▶ Excerpt provided

──────

For the beloved Vermont ice cream that turned “Cherry Garcia” and “Chunky Monkey” into household names, inventiveness takes on a whole new meaning—and is as crucial to brand recognition as quality and deliciousness.
We’ll show you how Lyon Visuals expertly applied retouch, compositing, and 3D modeling to create the deepest sensory experience of Ben & Jerry’s rebrand.
Here’s a little secret: Photography can only achieve so much.
Detailed retouch was key for the brand’s package redesign. We adapted every creamy, gooey, crunchy, or otherwise irresistible pixel to the new designs, bringing precision and perfection to the agency’s overall vision.
The individual photographs came with some unavoidable inconsistencies and flaws. Such is the nature of food photography when it’s working alone.
Good news: Photographs can be perfected.
Sample of Original Photographs, before compositing + retouching
We took these inconsistencies and provided a natural visual flow between images that needed to flow …
… and a fanatical consistency among the images that needed to shout from the shelves.
The former involved incorporating precise shading and light and shadow. The latter required sharpening the details so the other visual elements could step out of the way.
Speaking of details...
Sometimes straightforward retouch won’t cut the mustard—or, in this case, the honey and caramel. What if the original designs just can’t convey the best possible look? We create it.
Sure, these images would still make you hungry if you didn’t see the honey dripping or the caramel oozing.
But we want them to make you drool.
What if you have images that really need to look like they were photographed together—but they weren’t?
That’s when we composite visuals together to make the final effect look like it was literally the perfect shot. A camera can’t do this, but we won’t tell if you won’t.
With no one image visually competing with the others, you can focus on them individually…
...even if you secretly want them all.
The more similar two things are, the more their differences stand out.
Once we made the visuals pop on the ice cream cartons, it was time to 3D model and render them to press and web—so they could also jump off the page and screen.

──────

▶ Provided records
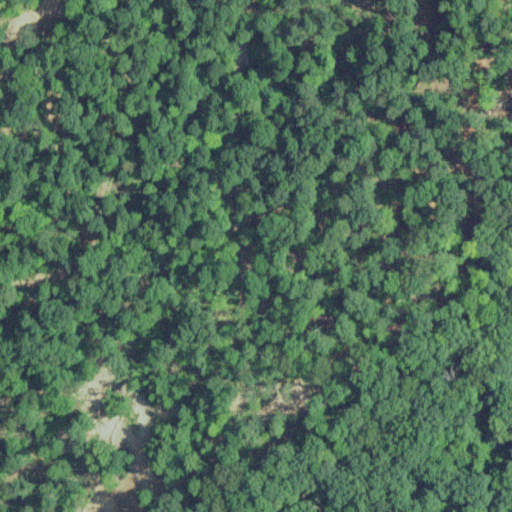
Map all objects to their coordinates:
road: (387, 388)
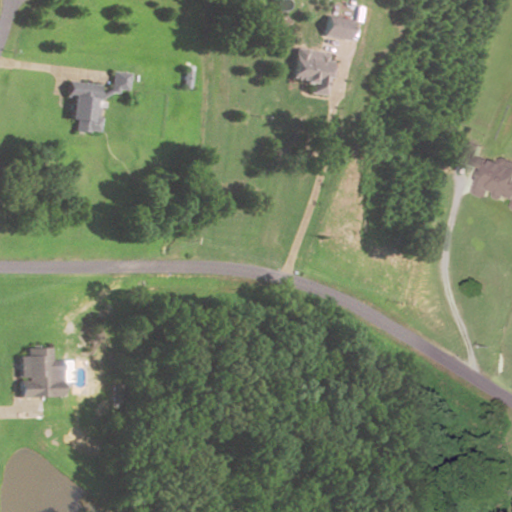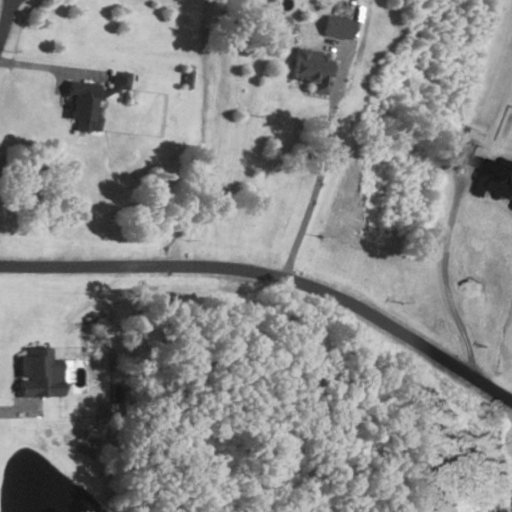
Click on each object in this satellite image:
road: (5, 17)
building: (335, 26)
building: (335, 28)
building: (311, 68)
road: (49, 69)
building: (310, 71)
building: (91, 99)
building: (89, 102)
road: (323, 167)
building: (487, 169)
building: (488, 171)
road: (271, 275)
road: (448, 276)
building: (38, 373)
building: (34, 375)
road: (15, 412)
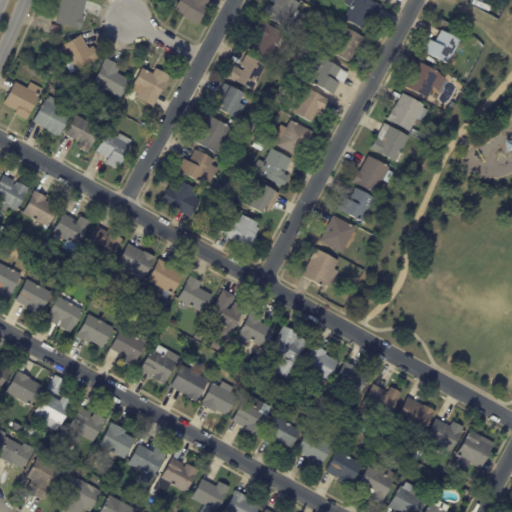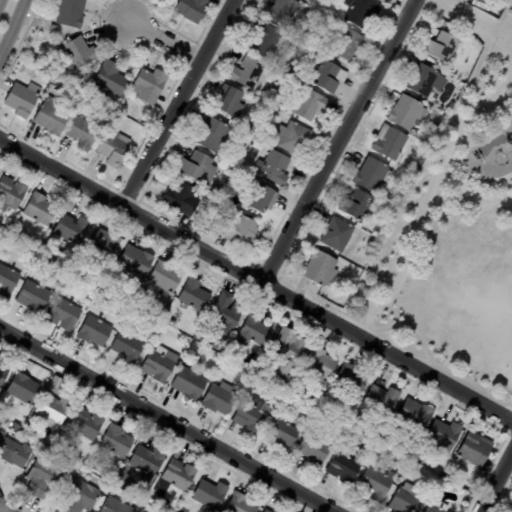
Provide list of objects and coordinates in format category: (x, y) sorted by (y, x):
building: (380, 0)
building: (477, 1)
building: (499, 2)
building: (189, 9)
building: (190, 9)
building: (359, 11)
building: (67, 12)
building: (279, 12)
building: (279, 12)
building: (358, 12)
building: (68, 13)
road: (11, 25)
road: (162, 39)
building: (263, 40)
building: (263, 40)
building: (345, 44)
building: (345, 44)
building: (439, 47)
building: (440, 48)
building: (75, 53)
building: (76, 54)
building: (285, 67)
building: (40, 71)
building: (245, 73)
building: (245, 74)
building: (324, 76)
building: (325, 76)
building: (108, 78)
building: (108, 80)
building: (422, 80)
building: (423, 81)
building: (147, 85)
building: (148, 85)
building: (460, 86)
building: (54, 87)
building: (273, 91)
building: (283, 91)
building: (20, 98)
building: (21, 99)
road: (176, 102)
building: (228, 102)
building: (429, 102)
building: (226, 104)
building: (306, 104)
building: (309, 105)
building: (121, 109)
building: (404, 112)
building: (405, 113)
building: (49, 117)
building: (50, 119)
road: (505, 119)
building: (247, 126)
building: (80, 132)
building: (80, 133)
building: (412, 133)
building: (209, 134)
building: (210, 136)
building: (289, 136)
building: (428, 137)
building: (292, 138)
road: (337, 141)
building: (387, 142)
building: (388, 143)
building: (257, 146)
building: (111, 148)
building: (111, 149)
building: (230, 159)
building: (271, 167)
building: (196, 168)
building: (273, 169)
building: (197, 170)
building: (368, 174)
building: (369, 175)
building: (215, 192)
building: (9, 193)
building: (10, 193)
building: (180, 197)
building: (179, 199)
building: (260, 199)
building: (261, 200)
building: (356, 205)
building: (354, 207)
building: (38, 209)
building: (38, 209)
building: (212, 222)
building: (2, 229)
building: (68, 229)
building: (69, 229)
building: (238, 230)
park: (453, 231)
building: (239, 232)
building: (335, 233)
building: (11, 234)
building: (337, 235)
building: (101, 242)
building: (101, 243)
building: (43, 247)
building: (9, 248)
building: (132, 261)
building: (133, 261)
building: (317, 268)
building: (319, 270)
building: (164, 276)
building: (162, 277)
road: (255, 279)
building: (6, 280)
building: (6, 281)
building: (64, 281)
road: (397, 284)
building: (142, 291)
building: (122, 294)
building: (193, 294)
building: (191, 295)
building: (31, 296)
building: (30, 297)
building: (99, 299)
building: (222, 312)
building: (61, 314)
building: (62, 314)
building: (223, 314)
building: (172, 322)
building: (165, 328)
building: (255, 329)
building: (92, 331)
building: (93, 331)
building: (252, 332)
building: (198, 334)
building: (126, 347)
building: (125, 348)
building: (286, 350)
building: (285, 352)
building: (255, 360)
building: (264, 361)
building: (158, 363)
building: (245, 363)
building: (317, 363)
building: (319, 363)
building: (157, 364)
building: (261, 369)
building: (2, 371)
building: (2, 372)
building: (245, 375)
building: (349, 379)
building: (350, 380)
building: (187, 383)
building: (189, 383)
building: (54, 384)
building: (21, 388)
building: (21, 388)
building: (218, 398)
building: (218, 398)
building: (380, 398)
building: (380, 400)
building: (50, 411)
building: (50, 411)
building: (250, 413)
building: (413, 413)
building: (250, 414)
building: (412, 415)
road: (166, 420)
building: (84, 423)
building: (85, 423)
building: (358, 424)
building: (27, 432)
building: (281, 432)
building: (280, 433)
building: (441, 433)
building: (376, 434)
building: (442, 434)
building: (115, 440)
building: (115, 441)
building: (313, 449)
building: (377, 449)
building: (312, 450)
building: (472, 450)
building: (13, 451)
building: (471, 451)
building: (13, 452)
building: (144, 459)
building: (146, 459)
building: (342, 466)
building: (341, 468)
building: (176, 474)
building: (175, 475)
building: (40, 477)
building: (41, 477)
road: (495, 481)
building: (375, 482)
building: (372, 484)
building: (152, 493)
building: (207, 494)
building: (208, 494)
building: (77, 495)
building: (76, 497)
building: (406, 499)
building: (405, 501)
building: (238, 504)
building: (239, 504)
building: (113, 506)
building: (114, 506)
building: (434, 506)
building: (432, 508)
road: (2, 510)
building: (264, 510)
building: (265, 511)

──────

▶ Work instructions
From the text on the Ben & Jerry's packaging retouch above, copy the passage from "With no one" up to and including "page and screen." word for word.

▶ Result for this task
With no one image visually competing with the others, you can focus on them individually…
...even if you secretly want them all.
The more similar two things are, the more their differences stand out.
Once we made the visuals pop on the ice cream cartons, it was time to 3D model and render them to press and web—so they could also jump off the page and screen.